Selecting a Dataset

For this assignment, the mpg dataset included in the ggplot2 package will be used. Per the description provided by calling data(package = ("ggplot2")), the dataset includes fuel economy data from 1999 and 2008 for 38 popular models of car.
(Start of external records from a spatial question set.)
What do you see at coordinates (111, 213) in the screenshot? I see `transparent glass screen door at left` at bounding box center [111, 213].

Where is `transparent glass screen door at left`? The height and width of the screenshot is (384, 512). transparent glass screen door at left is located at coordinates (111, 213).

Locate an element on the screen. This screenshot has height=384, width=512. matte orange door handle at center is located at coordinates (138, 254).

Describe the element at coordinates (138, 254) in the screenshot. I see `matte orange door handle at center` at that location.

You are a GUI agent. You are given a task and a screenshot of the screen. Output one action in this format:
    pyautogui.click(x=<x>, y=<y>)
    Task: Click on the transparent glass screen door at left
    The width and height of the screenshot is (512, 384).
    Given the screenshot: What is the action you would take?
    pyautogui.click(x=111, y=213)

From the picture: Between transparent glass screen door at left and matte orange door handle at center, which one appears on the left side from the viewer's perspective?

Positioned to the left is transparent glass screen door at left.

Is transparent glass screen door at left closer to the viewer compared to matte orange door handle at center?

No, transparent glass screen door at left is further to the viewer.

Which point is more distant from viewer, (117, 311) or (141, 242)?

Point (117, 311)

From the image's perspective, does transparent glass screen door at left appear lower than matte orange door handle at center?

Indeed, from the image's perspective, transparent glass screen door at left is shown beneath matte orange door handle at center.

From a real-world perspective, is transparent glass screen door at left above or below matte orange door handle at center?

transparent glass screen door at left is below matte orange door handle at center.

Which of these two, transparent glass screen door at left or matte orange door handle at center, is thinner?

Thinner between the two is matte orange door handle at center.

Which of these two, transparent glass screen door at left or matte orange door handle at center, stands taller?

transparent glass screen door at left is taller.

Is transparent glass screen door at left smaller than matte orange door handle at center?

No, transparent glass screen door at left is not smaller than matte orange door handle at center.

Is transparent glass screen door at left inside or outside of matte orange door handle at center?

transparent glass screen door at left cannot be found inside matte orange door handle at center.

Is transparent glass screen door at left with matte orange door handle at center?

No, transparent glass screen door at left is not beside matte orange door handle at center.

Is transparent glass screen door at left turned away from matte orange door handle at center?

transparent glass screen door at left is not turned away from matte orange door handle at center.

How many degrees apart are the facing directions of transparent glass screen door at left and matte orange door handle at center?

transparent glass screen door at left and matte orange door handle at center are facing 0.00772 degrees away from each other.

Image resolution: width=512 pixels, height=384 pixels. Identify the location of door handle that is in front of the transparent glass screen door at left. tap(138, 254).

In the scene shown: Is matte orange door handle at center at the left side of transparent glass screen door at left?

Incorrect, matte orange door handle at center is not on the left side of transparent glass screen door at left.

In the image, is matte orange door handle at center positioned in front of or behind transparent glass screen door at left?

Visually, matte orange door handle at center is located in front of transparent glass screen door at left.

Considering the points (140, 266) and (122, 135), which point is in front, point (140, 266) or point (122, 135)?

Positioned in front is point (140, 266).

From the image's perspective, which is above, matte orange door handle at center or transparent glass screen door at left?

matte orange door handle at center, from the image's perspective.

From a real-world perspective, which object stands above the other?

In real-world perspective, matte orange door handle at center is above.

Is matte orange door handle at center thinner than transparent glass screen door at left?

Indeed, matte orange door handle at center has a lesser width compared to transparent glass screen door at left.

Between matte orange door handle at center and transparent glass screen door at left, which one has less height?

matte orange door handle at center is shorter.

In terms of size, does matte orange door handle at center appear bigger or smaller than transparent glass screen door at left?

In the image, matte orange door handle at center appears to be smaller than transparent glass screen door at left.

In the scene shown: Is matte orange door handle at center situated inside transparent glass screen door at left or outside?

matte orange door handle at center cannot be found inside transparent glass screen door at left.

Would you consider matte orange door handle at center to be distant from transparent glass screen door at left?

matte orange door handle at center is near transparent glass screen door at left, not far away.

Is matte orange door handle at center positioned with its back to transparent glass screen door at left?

The package is loaded and the dataset stored into memory:

require(ggplot2)
data(mpg)
str(mpg)
## 'data.frame':    234 obs. of  11 variables:
##  $ manufacturer: Factor w/ 15 levels "audi","chevrolet",..: 1 1 1 1 1 1 1 1 1 1 ...
##  $ model       : Factor w/ 38 levels "4runner 4wd",..: 2 2 2 2 2 2 2 3 3 3 ...
##  $ displ       : num  1.8 1.8 2 2 2.8 2.8 3.1 1.8 1.8 2 ...
##  $ year        : int  1999 1999 2008 2008 1999 1999 2008 1999 1999 2008 ...
##  $ cyl         : int  4 4 4 4 6 6 6 4 4 4 ...
##  $ trans       : Factor w/ 10 levels "auto(av)","auto(l3)",..: 4 9 10 1 4 9 1 9 4 10 ...
##  $ drv         : Factor w/ 3 levels "4","f","r": 2 2 2 2 2 2 2 1 1 1 ...
##  $ cty         : int  18 21 20 21 16 18 18 18 16 20 ...
##  $ hwy         : int  29 29 31 30 26 26 27 26 25 28 ...
##  $ fl          : Factor w/ 5 levels "c","d","e","p",..: 4 4 4 4 4 4 4 4 4 4 ...
##  $ class       : Factor w/ 7 levels "2seater","compact",..: 2 2 2 2 2 2 2 2 2 2 ...

Modifying the Data

The numerical data contained in the cyl column only contains a few discrete values, so this is modified to be a factor:

mpg$cyl <- factor(mpg$cyl)

The dataset contains highway gas mileage and city gas mileage, but not an overall average gas mileage. This is calculated using the methodology prescribed by the US Department of Energy:

mpg$avg <- 0.55 * mpg$cty + 0.45 * mpg$hwy

Investigating the Data

The graphical investigations of the data are performed using ggplot2. Some parameters common across all generated graphics are set for convenience:

g <- ggplot(mpg) + theme(legend.position = "bottom", plot.title = element_text(face = "bold"))

Histogram

First, a histogram of the average gas mileage is created:

g + geom_histogram(aes(x = avg), binwidth = 2, col = 'black', alpha = 0.5) +
  ggtitle("Frequency of Average Fuel Economy Values\n") +
  scale_x_continuous("Fuel Economy (mpg)") +
  scale_y_continuous("")

From this histogram, it can be seen that the cars’ gase milages range from 10-40 miles per gallon, with large concentrations between 14-16 and 20-26 miles per gallon.

Boxplot

Next, a boxplot is created for the same data:

g + geom_boxplot(aes(x = 1, y = avg), alpha = 0.5) +
  ggtitle("Distribution of Average Miles per Gallon\n") +
  scale_x_continuous("", breaks = NULL) +
  scale_y_continuous("") +
  coord_flip()

The boxplot illustrates that the first and third quartiles lie at roughly 15 and 23 miles per gallon, respectively. It can also be seen in this plot that the three highest average fuel economy values are outliers from the distribution

For additional insight, a boxplot is recreated, with a separate plot for each possible value of engine cylinders (cyl):

g + geom_boxplot(aes(x = 1, y = avg, fill = cyl), alpha = 0.5) +
  ggtitle("Distribution of Average Miles per Gallon\n") +
  scale_x_continuous("", breaks = NULL) +
  scale_y_continuous("") +
  coord_flip()

From this plot, it is clear that cars with fewer cylinders generally have a better fuel economy, getting more miles per gallon. However, there is a good deal of overlap between the distributions for different cylinder values.

Scatterplot

To investigate the relationship between engine displacement (displ) and fuel economy, the two variables are plotted against one another. Based on the findings about number of cylinders in the previous plot, the points are colored differently based on plot to allow additional insight.

g + geom_point(aes(x = displ, y = avg, col = cyl), alpha = 0.5) +
  scale_x_continuous("Engine Displacement") +
  scale_y_continuous("Average Fuel Economy (mpg)") +
  ggtitle("Fuel Economy by Engine Displacement (L) \n")

This plot illustrates an inverse relationship between engine displacement and fuel economy. It can also be seen that engines with more cylinders generally have larger displacements. These are both logical observations, as additional cylinders increase the size of the engine, and larger engines need more fuel to properly ignite.